# Bottle finds while brick hunting



## saladsack (Nov 25, 2017)

I collect bricks, but often find bottles while searching. These are all of the ones I thought were special. Does anyone know what year the blue ball mason jar is from? The bottles are interesting, but not really my thing. I only keep one if it looks really good. 
	

	
	
		
		

		
			






Sent from my iPhone using Tapatalk


----------



## Mikez (Nov 25, 2017)

Funny, I dig out bricks all the time. Never thought of them as collectable. 
We have some old ones around here. Some really old houses have bricks.

Nice sodas. I wish I could find more with intact paint.

Don't know the mason but someone here will.
If not google it. Masons are easy to date once you get the chart on the various versions.


----------



## andy volkerts (Nov 26, 2017)

Yeah, Bricks!! I have found so many busted broken bottles by bricks in the same hole that I hate bricks!! But they are kinda cool though, especially the ones with factory names on em. There used to be a guy on here yrs ago that also collected bricks, don't know where he went, we have lost so many collectors it isn't funny!


----------



## botlguy (Nov 26, 2017)

Welcome to the forums. First, the BALL PERFECT MASON jar was made circa 1920 - 40, difficult to pin it down closer without examining it closer. As for bricks, I  accumulate lettered ones for garden pathway decoration wherever I can find them. Our Spirit Bear is more serious about bricks but I'm pretty sure he's not the one Andy is referring to. Good luck and please come back.
Jim S


----------



## Robby Raccoon (Nov 26, 2017)

On the contrary, Jim, I've added only a handful of bricks this year-- Only two that I didn't already have. The last one I got was from a friend, but he just died a few weeks ago. 
I'd like to see some of the bricks this user has found.


----------



## saladsack (Nov 26, 2017)

Spirit Bear said:


> On the contrary, Jim, I've added only a handful of bricks this year-- Only two that I didn't already have. The last one I got was from a friend, but he just died a few weeks ago.
> I'd like to see some of the bricks this user has found.

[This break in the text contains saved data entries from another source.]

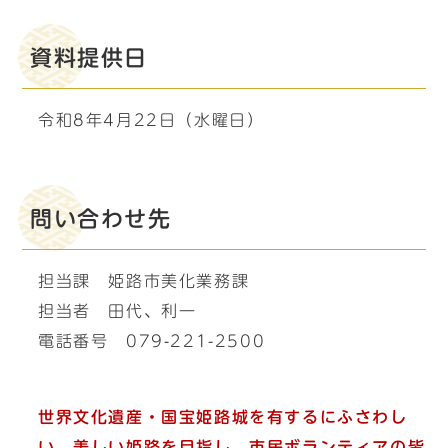
資料提供日
令和8年4月22日（水曜日）
問い合わせ先
担当課 姫路市美化業務課
担当者 田代、利一
電話番号 079-221-2500
世界文化遺産・国宝姫路城を有するにふさわし
い、美しい姫路を目指し、市民ボランティアの皆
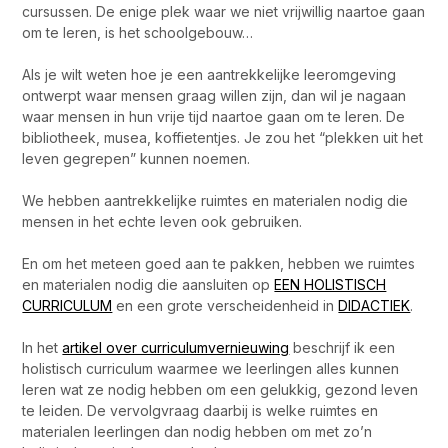
cursussen. De enige plek waar we niet vrijwillig naartoe gaan
om te leren, is het schoolgebouw…
Als je wilt weten hoe je een aantrekkelijke leeromgeving
ontwerpt waar mensen graag willen zijn, dan wil je nagaan
waar mensen in hun vrije tijd naartoe gaan om te leren. De
bibliotheek, musea, koffietentjes. Je zou het “plekken uit het
leven gegrepen” kunnen noemen.
We hebben aantrekkelijke ruimtes en materialen nodig die
mensen in het echte leven ook gebruiken.
En om het meteen goed aan te pakken, hebben we ruimtes
en materialen nodig die aansluiten op
EEN HOLISTISCH
CURRICULUM
en een grote verscheidenheid in
DIDACTIEK
.
In het
artikel over curriculumvernieuwing
beschrijf ik een
holistisch curriculum waarmee we leerlingen alles kunnen
leren wat ze nodig hebben om een gelukkig, gezond leven
te leiden. De vervolgvraag daarbij is welke ruimtes en
materialen leerlingen dan nodig hebben om met zo’n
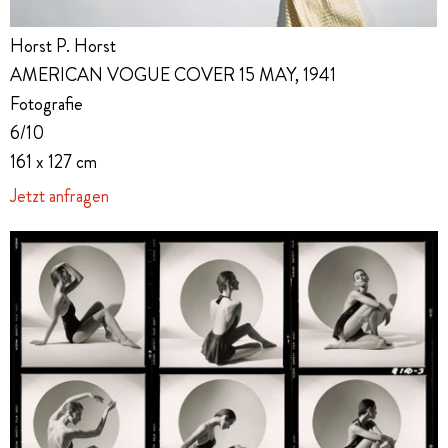
Horst P. Horst
AMERICAN VOGUE COVER 15 MAY, 1941
Fotografie
6/10
161 x 127 cm
Jetzt anfragen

Hi. Thanks everyone for all the help. I collect ohio bricks and some from surrounding states, and also focus on NATCO, the national fireproofing corporation, products. Most of my collection is on my website, ohiobricks.com. 


Sent from my iPhone using Tapatalk


----------



## Robby Raccoon (Nov 26, 2017)

I had long wondered what those bricks with hollow columns in them were for. Now I know. Thanks.


----------



## saladsack (Nov 26, 2017)

Spirit Bear said:


> I had long wondered what those bricks with hollow columns in them were for. Now I know. Thanks.

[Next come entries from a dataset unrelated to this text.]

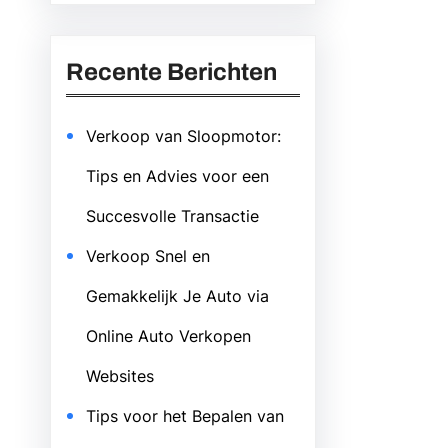
Recente Berichten
Verkoop van Sloopmotor:
Tips en Advies voor een
Succesvolle Transactie
Verkoop Snel en
Gemakkelijk Je Auto via
Online Auto Verkopen
Websites
Tips voor het Bepalen van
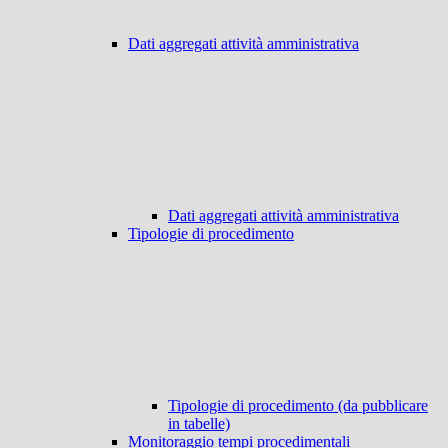
Dati aggregati attività amministrativa
Dati aggregati attività amministrativa
Tipologie di procedimento
Tipologie di procedimento (da pubblicare
in tabelle)
Monitoraggio tempi procedimentali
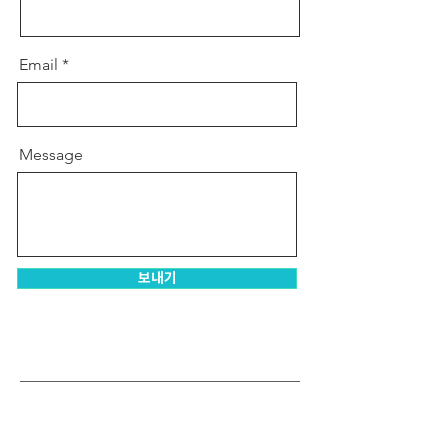
Email
Message
보내기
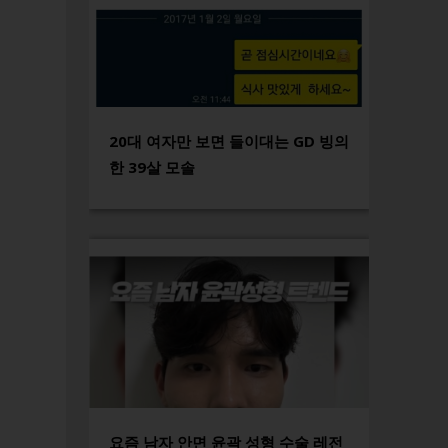
20대 여자만 보면 들이대는 GD 빙의
한 39살 모솔
요즘 남자 안면 윤곽 성형 수술 레전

The conduits? They are very interesting. Fairly rare finds because they are more delicate than regular bricks, not nearly as delicate as bottles though. 

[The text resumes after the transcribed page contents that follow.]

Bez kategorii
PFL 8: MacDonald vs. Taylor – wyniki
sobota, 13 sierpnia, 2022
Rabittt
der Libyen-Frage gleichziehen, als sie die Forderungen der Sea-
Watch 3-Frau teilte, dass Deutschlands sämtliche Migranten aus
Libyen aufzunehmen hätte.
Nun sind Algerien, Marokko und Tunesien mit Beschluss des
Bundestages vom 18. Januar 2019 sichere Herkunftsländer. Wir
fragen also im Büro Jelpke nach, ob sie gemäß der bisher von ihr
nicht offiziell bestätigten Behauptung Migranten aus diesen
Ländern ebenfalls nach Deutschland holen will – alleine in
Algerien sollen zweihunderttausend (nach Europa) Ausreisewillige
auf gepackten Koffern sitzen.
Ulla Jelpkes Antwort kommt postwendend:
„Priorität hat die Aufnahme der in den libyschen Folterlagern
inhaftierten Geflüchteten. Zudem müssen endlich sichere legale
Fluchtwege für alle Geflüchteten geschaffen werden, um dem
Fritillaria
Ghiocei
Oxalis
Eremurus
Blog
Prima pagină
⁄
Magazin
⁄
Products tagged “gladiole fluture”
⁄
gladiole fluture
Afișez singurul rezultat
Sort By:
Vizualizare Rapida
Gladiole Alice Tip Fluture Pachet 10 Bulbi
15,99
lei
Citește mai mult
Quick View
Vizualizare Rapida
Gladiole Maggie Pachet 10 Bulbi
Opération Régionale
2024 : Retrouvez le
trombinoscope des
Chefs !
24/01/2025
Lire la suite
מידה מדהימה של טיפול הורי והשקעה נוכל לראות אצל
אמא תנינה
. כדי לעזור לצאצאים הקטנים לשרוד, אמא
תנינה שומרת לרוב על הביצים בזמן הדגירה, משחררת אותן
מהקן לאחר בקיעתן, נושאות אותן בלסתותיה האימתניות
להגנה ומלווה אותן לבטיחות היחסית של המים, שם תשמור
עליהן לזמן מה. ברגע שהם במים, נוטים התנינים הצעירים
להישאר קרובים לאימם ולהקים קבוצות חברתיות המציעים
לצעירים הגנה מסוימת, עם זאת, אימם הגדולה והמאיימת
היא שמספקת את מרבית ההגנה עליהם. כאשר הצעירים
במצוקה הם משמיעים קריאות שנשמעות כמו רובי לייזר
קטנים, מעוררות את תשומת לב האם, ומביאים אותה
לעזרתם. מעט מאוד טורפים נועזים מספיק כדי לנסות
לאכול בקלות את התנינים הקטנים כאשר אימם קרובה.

Sent from my iPhone using Tapatalk


----------



## Robby Raccoon (Nov 26, 2017)

Yes, I've never found one fully intact. I just never found them in their proper context and never asked, so I wasn't sure what they were for.


----------



## foxfirerodandgun (Nov 29, 2017)

If you could provide a close up clear images of the aqua colored Ball logos I can give you a specific date range of production of that particular logo. They range from 1900 to roughly the late 1940's.

James


----------



## ulpilotrmh (Nov 29, 2017)

Is there any lettering on the bottom or on the heel of the Mason Jars? If so, this might indicate the year of manufacture. This is also true for any glass container you might find including all those sodas in the pic. On those bottles the year manufactured, the factory where it was made, the company trademark and the individual cavity number will be molded into the bottom or sometimes on the heel of the bottle.

Russ Hauser


----------



## lwjars (Nov 29, 2017)

All Ball blue jars similar to this jar was made between 1910-1937. This particular jar looks like a 1933-1937, without a better picture.


----------



## jarsnstuff (Nov 29, 2017)

The Ball mason jar appears to be the 1933-1940 version.  You can do a Google image search "dating Ball Mason jars" and you will get several versions of a logo chart.  Most of them are pretty accurate.


----------



## saladsack (Nov 29, 2017)

ulpilotrmh said:


> Is there any lettering on the bottom or on the heel of the Mason Jars? If so, this might indicate the year of manufacture. This is also true for any glass container you might find including all those sodas in the pic. On those bottles the year manufactured, the factory where it was made, the company trademark and the individual cavity number will be molded into the bottom or sometimes on the heel of the bottle.
> 
> Russ Hauser



Thanks! I had never noticed that before, patented July 14 1908. On the smaller blue "Ball Ideal" jar. 
	

	
	
		
		

		
			






Sent from my iPhone using Tapatalk


----------



## saladsack (Nov 29, 2017)

lwjars said:


> All Ball blue jars similar to this jar was made between 1910-1937. This particular jar looks like a 1933-1937, without a better picture.










Sent from my iPhone using Tapatalk


----------



## Tony Kendzior (Nov 30, 2017)

Many years ago while digging for bottles in Charleston, at an old vacant house, I came across a brick lined privy from which I took a number of bottles. When I got to the bottom, I removed bricks, never thinking they might have a collectible value. On the outside of the privy, I found this bottle, presumable left by whomever built the privy as it was embedded in almost undisturbed soil. Thanks for bringing back a 50 year old memory!


----------



## saladsack (Nov 30, 2017)

Tony Kendzior said:


> Many years ago while digging for bottles in Charleston, at an old vacant house, I came across a brick lined privy from which I took a number of bottles. When I got to the bottom, I removed bricks, never thinking they might have a collectible value. On the outside of the privy, I found this bottle, presumable left by whomever built the privy as it was embedded in almost undisturbed soil. Thanks for bringing back a 50 year old memory!View attachment 180533View attachment 180534



Very cool! Do you remember what the bricks said? Were they marked?


Sent from my iPhone using Tapatalk


----------